Plaintiff objected to the notice he received at the hearing. (See Transcript of Sell Hearing 6:22-24, Ex. 1 to Compl., ECF No. 2). Having preserved the issue, Plaintiff could have raised his present arguments before the appropriate Nevada appellate court. However, this Court lacks jurisdiction over Plaintiff's claims because, if Defendants' failure to provide Plaintiff advance notice of the Sell hearing affected the constitutional sufficiency of the process given in state court, then the state court proceeding itself caused Plaintiff's injury. Put differently, Plaintiff's claims are inextricably intertwined with the state court's due process finding because, but-for the state court's finding that it may proceed with the hearing, Defendants' failure to notify would not have injured Plaintiff.

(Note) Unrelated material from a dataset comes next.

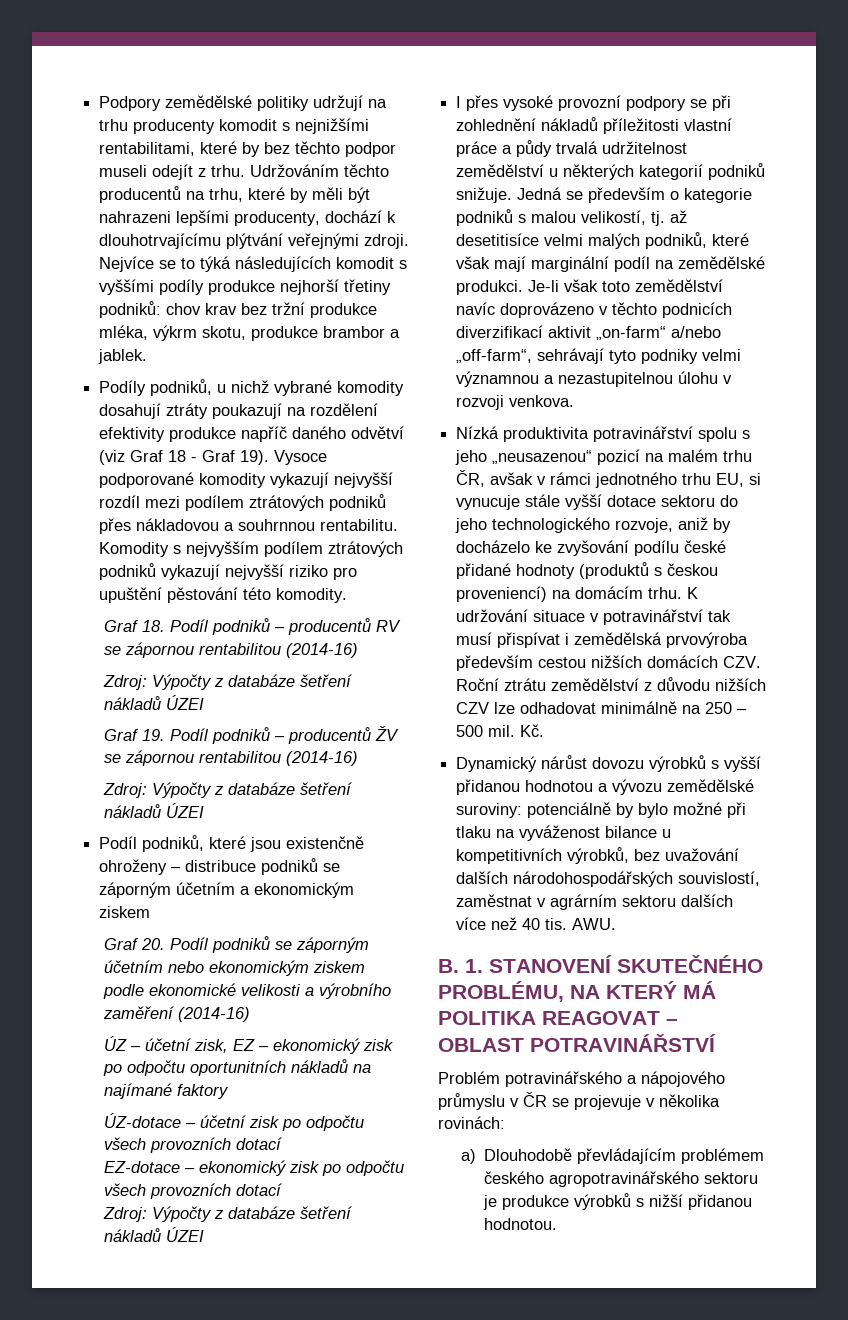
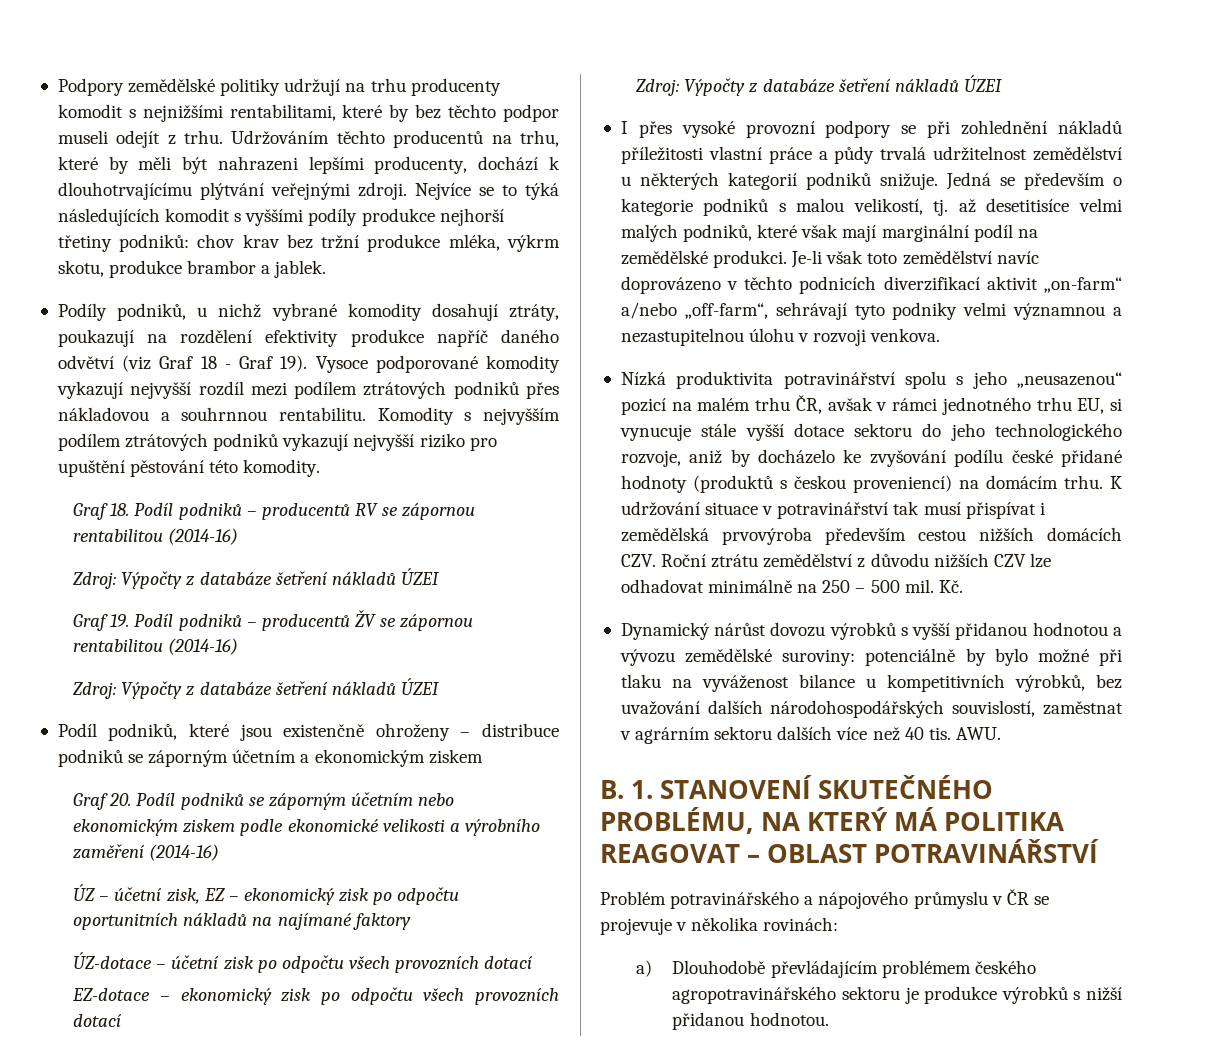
[166,403,209,419] ztráty -> [509,304,559,321] ztráty,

Given that Plaintiff seeks relief for an allegedly erroneous determination of a state court, this Court lacks jurisdiction over Plaintiff's claims under the Rooker-Feldman doctrine. To the extent Plaintiff could amend his Complaint to seek damages for Bryant and Culpepper's alleged professional negligence, the Court lacks diversity jurisdiction as Plaintiff, Bryant, and Culpepper are all citizens of Nevada. (See Compl. ¶¶ 11-14). Therefore, the Court must dismiss the Complaint as it lacks jurisdiction over Plaintiff's claims.
IV. CONCLUSION
IT IS HEREBY ORDERED that Culpepper's Motion to Dismiss, (ECF No. 12), is GRANTED.
IT IS FURTHER ORDERED that the Brown and The Lakes' Motion to Dismiss, (ECF No. 11), is DENIED as moot.
The Clerk of Court shall close the case and enter judgment accordingly.
Dated this 18 day of December, 2020.